Can the S&P 500 Hold This Key Level as July Begins?


Stocks fell again last week as the coronavirus pandemic made a comeback.

The S&P 500 slid 2.9 percent between Friday, June 19, and Friday, June 26. It was the index’s second negative week in the last three, with more than 85 percent of its member stocks losing value. The market’s now on pace for its first losing month since March.

Stocks broke down on Wednesday as new cases of Covid-19 spiked to their highest level since early March. The economic picture also worsened as jobless claims and oil inventories missed estimates.

That combination of news hammered “reopening” stocks like airlines, energy and cruise lines. Banks dropped after Federal Reserve limited stock buybacks and dividends, fearing the weak economy would push more loans into default.

Facebook (FB) daily chart, highlighting sharp drop on heavy volume.
Facebook (FB) daily chart, highlighting sharp drop on heavy volume.

Last week additionally saw advertisers boycotting social-media giant Facebook (FB). This creates a new risk for the Nasdaq-100, which had been a major source of strength for the market.

All Eyes on 3,000

The current situation focuses attention on the S&P 500’s price chart. The index rallied sharply between early April and early June, only to stall at the same area where it first crashed on February 24. It then consolidated in a tight range above the psychologically important 3,000 level.

> [Material shown]

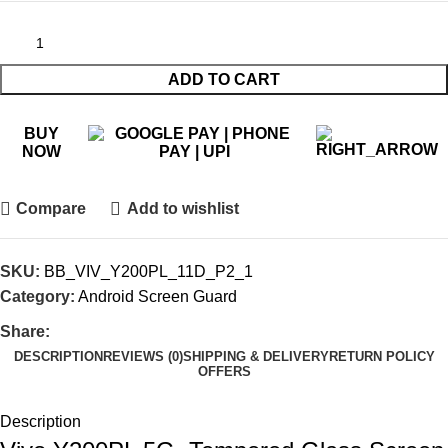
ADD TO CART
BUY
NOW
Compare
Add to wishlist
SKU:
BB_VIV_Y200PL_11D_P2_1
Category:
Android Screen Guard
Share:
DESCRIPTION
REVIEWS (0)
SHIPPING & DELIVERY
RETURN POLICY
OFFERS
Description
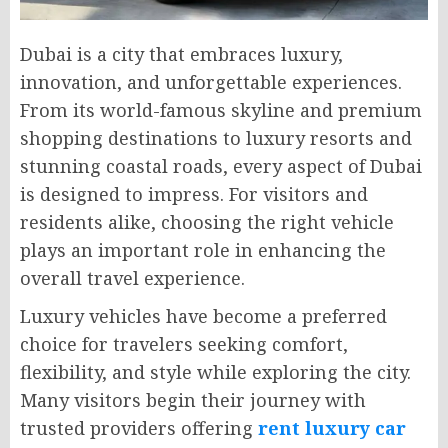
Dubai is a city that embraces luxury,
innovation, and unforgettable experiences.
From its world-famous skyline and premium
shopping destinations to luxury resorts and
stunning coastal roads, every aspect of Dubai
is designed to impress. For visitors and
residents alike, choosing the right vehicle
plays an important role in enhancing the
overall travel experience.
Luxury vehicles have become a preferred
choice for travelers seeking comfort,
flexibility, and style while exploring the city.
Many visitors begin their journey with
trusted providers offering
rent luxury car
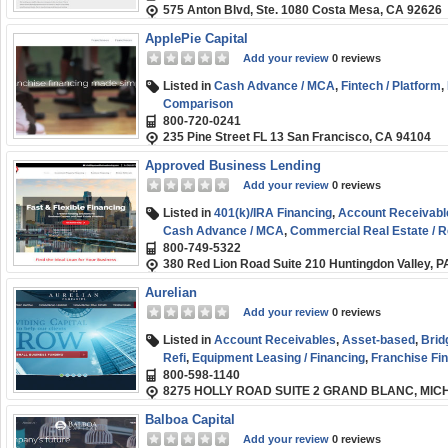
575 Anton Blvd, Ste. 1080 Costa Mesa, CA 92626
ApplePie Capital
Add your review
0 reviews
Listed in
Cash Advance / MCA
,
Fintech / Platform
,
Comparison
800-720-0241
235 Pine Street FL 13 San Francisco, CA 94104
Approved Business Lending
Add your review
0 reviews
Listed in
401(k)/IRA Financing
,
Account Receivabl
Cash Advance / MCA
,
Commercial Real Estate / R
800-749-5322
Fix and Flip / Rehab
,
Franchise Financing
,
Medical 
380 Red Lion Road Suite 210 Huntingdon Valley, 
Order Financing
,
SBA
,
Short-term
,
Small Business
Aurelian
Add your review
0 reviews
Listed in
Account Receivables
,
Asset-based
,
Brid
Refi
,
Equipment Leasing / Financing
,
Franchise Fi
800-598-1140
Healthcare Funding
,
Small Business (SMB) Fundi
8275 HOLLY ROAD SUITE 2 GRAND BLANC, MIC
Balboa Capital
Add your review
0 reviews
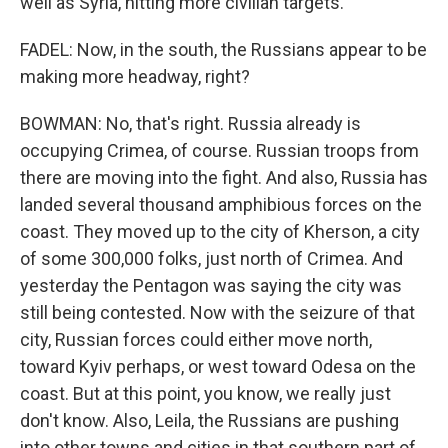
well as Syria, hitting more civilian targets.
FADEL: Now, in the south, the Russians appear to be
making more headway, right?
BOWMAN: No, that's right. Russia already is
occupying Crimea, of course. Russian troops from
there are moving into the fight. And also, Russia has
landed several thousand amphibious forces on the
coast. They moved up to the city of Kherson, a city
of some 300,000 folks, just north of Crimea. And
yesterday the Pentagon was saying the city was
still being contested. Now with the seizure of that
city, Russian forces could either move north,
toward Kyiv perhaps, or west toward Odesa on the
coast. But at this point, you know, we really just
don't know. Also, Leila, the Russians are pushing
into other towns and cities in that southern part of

> [What needs to be done]
Please state, from the S&P 500 text, how far the index fell between Friday, June 19, and Friday, June 26.

> [Answer to the problem]
It slid 2.9 percent.